▸ **EXTRACTED MATERIAL**:

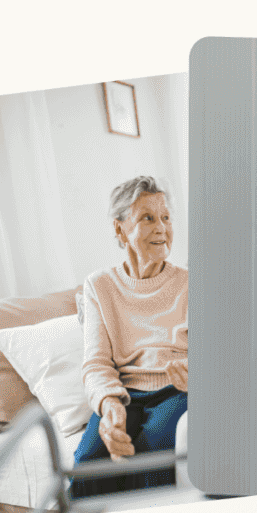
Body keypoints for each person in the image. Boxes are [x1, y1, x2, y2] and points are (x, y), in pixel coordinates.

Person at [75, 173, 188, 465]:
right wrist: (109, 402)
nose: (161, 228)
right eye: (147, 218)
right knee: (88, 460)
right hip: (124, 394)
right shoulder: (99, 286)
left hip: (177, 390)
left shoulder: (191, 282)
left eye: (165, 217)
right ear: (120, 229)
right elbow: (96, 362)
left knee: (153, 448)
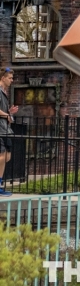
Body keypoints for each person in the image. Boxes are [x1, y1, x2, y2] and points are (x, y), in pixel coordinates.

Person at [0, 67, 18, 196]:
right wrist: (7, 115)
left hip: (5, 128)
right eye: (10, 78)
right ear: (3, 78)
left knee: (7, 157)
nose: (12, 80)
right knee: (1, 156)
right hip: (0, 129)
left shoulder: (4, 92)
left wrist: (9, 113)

▸ **WHAT NEEDS TO BE DONE**:
Make an exact reproduction of the listing above, without any pictures.

▸ **RESPONSE TO THIS TASK**:
Body keypoints for each person in the image. Boxes are [x1, y1, x2, y2] and points are (x, y), in pixel coordinates.

Person at [75, 173, 188, 465]:
right wrist: (109, 402)
nose: (161, 228)
right eye: (147, 218)
right knee: (88, 460)
right hip: (124, 394)
right shoulder: (99, 286)
left hip: (177, 390)
left shoulder: (191, 282)
left eye: (165, 217)
right ear: (120, 229)
right elbow: (96, 362)
left knee: (153, 448)
Body keypoints for each person in the image. Boxes are [x1, y1, x2, y2] and points are (x, y), in pixel coordinates.

Person at [0, 67, 18, 196]:
right wrist: (7, 115)
left hip: (5, 128)
right eye: (10, 78)
right ear: (3, 78)
left knee: (7, 157)
nose: (12, 80)
right knee: (1, 156)
right hip: (0, 129)
left shoulder: (4, 92)
left wrist: (9, 113)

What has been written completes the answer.